#### ACTIVITY
All lines in the records below that hold "Field" are to be shown.

-------- EXERCISE MATERIAL --------

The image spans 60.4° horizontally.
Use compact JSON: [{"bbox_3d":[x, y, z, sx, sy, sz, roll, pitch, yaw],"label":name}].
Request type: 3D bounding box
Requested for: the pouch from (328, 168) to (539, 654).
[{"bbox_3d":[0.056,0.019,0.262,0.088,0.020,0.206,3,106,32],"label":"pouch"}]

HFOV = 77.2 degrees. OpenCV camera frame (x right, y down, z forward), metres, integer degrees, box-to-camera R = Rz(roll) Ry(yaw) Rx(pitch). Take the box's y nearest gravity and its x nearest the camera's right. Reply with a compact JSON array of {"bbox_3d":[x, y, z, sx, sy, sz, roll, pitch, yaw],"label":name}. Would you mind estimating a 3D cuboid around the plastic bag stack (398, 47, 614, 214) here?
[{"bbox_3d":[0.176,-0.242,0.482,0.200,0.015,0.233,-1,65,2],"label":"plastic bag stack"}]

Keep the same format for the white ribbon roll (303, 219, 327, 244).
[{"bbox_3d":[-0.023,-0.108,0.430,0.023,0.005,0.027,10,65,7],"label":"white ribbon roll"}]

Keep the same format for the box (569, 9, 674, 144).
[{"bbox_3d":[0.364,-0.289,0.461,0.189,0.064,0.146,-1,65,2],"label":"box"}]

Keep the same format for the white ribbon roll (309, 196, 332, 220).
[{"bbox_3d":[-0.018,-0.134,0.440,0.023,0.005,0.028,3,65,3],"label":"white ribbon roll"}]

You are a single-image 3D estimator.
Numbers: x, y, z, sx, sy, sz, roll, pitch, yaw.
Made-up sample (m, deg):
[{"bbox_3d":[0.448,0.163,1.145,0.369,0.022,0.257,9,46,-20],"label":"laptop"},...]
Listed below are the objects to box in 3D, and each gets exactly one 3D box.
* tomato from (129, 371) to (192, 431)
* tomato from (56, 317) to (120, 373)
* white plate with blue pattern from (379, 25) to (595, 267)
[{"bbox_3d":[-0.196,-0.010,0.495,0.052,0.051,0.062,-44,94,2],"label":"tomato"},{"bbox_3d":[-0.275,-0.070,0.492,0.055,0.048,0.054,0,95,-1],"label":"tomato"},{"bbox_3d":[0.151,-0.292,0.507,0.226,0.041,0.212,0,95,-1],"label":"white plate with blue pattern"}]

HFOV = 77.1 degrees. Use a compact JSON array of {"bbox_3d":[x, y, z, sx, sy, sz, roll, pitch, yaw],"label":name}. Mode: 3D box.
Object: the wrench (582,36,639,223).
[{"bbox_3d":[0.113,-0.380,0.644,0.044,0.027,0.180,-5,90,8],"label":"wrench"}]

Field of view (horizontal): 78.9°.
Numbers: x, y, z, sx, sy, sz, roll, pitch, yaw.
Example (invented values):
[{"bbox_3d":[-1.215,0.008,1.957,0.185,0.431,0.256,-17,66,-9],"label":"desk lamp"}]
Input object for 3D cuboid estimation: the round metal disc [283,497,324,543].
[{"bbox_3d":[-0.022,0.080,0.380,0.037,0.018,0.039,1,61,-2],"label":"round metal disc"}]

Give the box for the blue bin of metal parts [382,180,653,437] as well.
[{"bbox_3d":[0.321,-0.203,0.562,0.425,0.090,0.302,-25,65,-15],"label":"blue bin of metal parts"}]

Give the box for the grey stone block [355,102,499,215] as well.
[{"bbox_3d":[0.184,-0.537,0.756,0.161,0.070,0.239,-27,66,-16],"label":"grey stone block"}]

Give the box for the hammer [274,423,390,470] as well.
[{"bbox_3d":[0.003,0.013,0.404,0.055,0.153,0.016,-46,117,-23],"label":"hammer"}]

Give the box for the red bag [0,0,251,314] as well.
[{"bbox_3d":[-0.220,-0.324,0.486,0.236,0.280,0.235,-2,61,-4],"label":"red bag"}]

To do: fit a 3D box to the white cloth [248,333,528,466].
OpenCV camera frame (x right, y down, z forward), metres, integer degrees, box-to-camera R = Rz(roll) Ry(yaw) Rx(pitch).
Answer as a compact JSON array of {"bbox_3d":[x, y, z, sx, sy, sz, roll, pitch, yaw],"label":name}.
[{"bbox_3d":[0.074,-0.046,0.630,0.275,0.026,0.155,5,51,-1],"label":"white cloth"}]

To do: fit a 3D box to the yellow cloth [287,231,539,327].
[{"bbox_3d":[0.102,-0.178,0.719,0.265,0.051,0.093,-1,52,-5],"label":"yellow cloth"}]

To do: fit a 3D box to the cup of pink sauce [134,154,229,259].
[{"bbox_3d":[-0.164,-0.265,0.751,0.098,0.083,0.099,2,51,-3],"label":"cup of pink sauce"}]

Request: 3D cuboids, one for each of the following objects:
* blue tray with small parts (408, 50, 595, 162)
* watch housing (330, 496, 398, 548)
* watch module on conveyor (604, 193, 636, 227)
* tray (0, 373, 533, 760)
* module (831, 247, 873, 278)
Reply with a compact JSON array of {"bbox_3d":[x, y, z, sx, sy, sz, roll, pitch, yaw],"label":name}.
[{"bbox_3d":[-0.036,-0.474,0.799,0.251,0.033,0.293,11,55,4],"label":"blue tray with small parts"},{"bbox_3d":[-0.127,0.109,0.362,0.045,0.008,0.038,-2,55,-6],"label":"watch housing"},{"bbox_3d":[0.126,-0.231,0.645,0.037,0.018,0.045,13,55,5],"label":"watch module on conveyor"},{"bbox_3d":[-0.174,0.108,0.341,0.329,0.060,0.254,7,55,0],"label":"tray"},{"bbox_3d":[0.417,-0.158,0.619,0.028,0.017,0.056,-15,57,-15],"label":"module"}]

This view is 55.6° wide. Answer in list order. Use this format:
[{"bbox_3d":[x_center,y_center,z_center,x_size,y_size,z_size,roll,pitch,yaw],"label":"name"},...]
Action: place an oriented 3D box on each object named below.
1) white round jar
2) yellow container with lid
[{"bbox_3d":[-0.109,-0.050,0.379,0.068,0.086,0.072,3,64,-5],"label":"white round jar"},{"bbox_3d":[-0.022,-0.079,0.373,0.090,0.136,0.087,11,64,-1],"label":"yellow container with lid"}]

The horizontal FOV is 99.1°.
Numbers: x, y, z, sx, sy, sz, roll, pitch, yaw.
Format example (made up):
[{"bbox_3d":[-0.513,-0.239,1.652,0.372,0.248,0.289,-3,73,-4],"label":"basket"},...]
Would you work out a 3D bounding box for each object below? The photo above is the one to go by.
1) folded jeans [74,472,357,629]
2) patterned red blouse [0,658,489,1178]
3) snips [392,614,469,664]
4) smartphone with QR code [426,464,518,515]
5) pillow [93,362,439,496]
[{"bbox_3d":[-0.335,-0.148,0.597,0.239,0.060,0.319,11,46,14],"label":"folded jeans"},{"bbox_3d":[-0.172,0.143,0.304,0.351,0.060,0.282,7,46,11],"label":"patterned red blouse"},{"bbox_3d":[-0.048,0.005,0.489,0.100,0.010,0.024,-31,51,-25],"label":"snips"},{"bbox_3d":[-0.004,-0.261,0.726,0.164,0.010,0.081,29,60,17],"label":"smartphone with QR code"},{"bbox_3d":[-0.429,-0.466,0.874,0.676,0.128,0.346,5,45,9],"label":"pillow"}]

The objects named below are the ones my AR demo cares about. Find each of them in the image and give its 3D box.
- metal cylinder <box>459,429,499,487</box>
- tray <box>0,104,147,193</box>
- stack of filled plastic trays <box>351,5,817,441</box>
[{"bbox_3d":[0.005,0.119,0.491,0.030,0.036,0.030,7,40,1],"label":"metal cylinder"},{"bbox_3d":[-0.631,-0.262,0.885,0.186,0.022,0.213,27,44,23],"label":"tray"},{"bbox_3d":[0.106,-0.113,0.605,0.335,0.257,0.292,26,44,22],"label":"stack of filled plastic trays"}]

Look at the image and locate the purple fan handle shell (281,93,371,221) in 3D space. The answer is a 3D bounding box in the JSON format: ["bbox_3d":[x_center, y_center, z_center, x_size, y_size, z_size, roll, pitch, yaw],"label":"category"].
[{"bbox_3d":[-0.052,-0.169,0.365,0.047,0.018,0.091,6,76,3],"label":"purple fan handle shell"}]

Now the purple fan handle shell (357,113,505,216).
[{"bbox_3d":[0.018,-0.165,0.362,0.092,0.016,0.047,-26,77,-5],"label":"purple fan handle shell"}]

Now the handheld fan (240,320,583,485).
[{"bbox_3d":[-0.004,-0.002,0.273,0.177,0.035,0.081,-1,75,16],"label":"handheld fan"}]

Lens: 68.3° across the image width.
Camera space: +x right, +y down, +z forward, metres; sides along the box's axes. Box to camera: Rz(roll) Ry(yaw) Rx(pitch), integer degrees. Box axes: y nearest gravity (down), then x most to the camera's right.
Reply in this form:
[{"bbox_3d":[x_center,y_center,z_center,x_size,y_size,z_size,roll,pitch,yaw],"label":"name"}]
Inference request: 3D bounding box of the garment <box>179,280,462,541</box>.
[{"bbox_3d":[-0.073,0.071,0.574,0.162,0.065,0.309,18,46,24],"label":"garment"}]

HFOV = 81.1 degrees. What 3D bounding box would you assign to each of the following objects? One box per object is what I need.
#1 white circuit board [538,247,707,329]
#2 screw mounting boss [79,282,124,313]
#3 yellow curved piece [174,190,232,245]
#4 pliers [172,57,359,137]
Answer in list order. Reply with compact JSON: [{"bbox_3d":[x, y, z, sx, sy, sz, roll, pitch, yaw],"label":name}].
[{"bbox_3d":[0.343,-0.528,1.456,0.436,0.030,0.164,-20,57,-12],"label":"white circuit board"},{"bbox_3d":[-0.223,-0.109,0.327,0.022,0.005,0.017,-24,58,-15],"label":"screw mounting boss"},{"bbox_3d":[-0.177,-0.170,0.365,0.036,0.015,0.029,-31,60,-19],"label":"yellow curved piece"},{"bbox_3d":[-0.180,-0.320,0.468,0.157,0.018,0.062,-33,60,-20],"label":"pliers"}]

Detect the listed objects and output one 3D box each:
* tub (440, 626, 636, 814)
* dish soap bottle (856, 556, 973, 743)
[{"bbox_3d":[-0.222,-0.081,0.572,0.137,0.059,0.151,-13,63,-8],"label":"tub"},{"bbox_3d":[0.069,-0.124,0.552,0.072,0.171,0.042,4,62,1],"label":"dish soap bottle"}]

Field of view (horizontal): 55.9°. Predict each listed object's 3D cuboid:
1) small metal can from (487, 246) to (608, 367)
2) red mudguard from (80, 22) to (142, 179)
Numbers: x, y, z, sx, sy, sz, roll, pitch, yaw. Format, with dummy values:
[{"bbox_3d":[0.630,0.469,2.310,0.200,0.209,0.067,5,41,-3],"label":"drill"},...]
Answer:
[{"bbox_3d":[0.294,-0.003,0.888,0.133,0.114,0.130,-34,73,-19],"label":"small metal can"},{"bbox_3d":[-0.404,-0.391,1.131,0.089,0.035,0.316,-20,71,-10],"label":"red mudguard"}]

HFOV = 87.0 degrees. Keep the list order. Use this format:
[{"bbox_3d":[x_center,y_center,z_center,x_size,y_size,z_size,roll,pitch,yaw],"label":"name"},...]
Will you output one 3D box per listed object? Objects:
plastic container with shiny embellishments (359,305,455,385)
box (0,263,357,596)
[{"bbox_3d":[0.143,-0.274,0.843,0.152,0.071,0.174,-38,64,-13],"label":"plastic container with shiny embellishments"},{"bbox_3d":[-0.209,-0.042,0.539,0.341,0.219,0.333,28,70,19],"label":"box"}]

--------

#### TASK ANSWER
Field of view (horizontal): 78.9°.
Field of view (horizontal): 55.9°. Predict each listed object's 3D cuboid:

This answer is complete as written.